CULTURA

Proeza ao contrário

Luiz Carlos Barbosa / Publicado em 25 de agosto de 1999

Nada justifica que um artista do quilate de Plauto Cruz só agora, ao completar 55 anos de carreira e 70 de idade, tenha o registro de sua obra em disco, verdadeira proeza ao contrário. Seu primeiro CD – Plauto Cruz, Choros e Canções – com uma seleção preciosa de 15 composições, foi lançado no dia 22 de junho, em um espetáculo em que o músico foi homenageado no Theatro São Pedro pelos amigos, admiradores e músicos porto- alegrenses e gaúchos, em uma iniciativa da jornalista e empresária Beatriz Dorneles. Plauto colheu os merecidos aplausos de uma platéia madura e consternada, que incluiu o governador Olívio Dutra.

Mas por que este tributo modesto e tardio? O músico e pesquisador Carlos Branco, formado pela Ufrgs (Universidade Federal do Rio Grande do Sul), não se admira. “É a situação de muita gente de talento como Plauto. Não tem como medir a obra dele no Rio Grande do Sul. É um dos grandes flautistas populares do Brasil, como Dante Santoro, Altamiro Carrillo, Copinha e Carlos Poayres”, analisa. Durante o Festival Nacional de Chorinho da Rede Bandeirantes, em 1979, Ziraldo definiu Plauto como “patrimônio histórico da música popular brasileira”. Para Branco, a trajetória de Plauto Cruz também pode ser explicada pelas dificuldades mercadológicas da música instrumental em geral, pelas conseqüências disso na mídia e pelos ciclos de interesse e desinteresse pelo chorinho, gênero que predomina nas quase cem composições do flautista gaúcho, nascido em São Jerônimo em 15 de novembro de 1929.

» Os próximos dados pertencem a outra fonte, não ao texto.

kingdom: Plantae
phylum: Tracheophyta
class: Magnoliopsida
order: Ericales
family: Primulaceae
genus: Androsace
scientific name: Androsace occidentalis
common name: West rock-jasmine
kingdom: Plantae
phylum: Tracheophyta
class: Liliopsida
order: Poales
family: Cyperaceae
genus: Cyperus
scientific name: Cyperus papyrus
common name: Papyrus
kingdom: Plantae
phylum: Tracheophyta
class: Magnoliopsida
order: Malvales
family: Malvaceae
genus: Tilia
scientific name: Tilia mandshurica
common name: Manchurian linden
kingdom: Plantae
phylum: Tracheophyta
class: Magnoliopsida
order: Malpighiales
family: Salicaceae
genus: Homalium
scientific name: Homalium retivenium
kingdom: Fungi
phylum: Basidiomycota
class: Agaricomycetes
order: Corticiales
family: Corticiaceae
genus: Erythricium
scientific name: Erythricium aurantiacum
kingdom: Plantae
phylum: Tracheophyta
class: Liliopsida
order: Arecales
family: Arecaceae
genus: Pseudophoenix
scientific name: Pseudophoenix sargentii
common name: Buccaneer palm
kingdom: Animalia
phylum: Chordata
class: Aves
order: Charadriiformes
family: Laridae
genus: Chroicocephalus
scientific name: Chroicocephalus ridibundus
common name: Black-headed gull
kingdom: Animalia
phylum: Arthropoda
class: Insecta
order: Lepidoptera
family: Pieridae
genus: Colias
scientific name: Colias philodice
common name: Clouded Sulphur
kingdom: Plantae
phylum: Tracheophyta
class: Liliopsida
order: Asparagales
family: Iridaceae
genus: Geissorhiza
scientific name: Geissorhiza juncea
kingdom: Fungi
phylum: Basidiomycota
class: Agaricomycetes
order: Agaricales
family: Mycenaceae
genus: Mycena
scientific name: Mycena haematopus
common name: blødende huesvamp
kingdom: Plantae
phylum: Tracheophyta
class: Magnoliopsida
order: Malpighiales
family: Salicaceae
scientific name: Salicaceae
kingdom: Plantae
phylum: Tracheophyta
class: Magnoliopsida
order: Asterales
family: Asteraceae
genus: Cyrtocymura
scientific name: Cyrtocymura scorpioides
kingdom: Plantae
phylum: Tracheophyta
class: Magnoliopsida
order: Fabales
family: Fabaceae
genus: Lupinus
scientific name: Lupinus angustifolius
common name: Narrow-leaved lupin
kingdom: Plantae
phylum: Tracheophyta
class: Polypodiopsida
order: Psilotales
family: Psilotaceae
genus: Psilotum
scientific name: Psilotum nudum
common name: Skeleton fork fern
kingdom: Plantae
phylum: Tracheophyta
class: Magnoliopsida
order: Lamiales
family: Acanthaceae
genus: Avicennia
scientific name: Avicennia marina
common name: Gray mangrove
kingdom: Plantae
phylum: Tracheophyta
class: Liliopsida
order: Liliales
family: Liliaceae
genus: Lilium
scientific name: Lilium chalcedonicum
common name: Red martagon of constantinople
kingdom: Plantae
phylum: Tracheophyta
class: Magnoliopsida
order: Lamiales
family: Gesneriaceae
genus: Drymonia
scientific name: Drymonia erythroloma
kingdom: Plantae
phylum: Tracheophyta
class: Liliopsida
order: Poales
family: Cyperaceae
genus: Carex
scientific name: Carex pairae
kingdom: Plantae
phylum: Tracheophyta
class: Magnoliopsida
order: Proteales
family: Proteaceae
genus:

Sem gravações e edição de partituras, nem mesmo ele, flautista virtuose e exímio arranjador sabe o número ao certo. “Imagina o que a gente perdeu. Devia ter no mínimo uns 30 discos gravados”, espanta-se o músico e compositor Nelson Coelho de Castro, parceiro e amigo de “Plautinho”, como ele é chamado pela legião de admiradores e companheiros de música e vida.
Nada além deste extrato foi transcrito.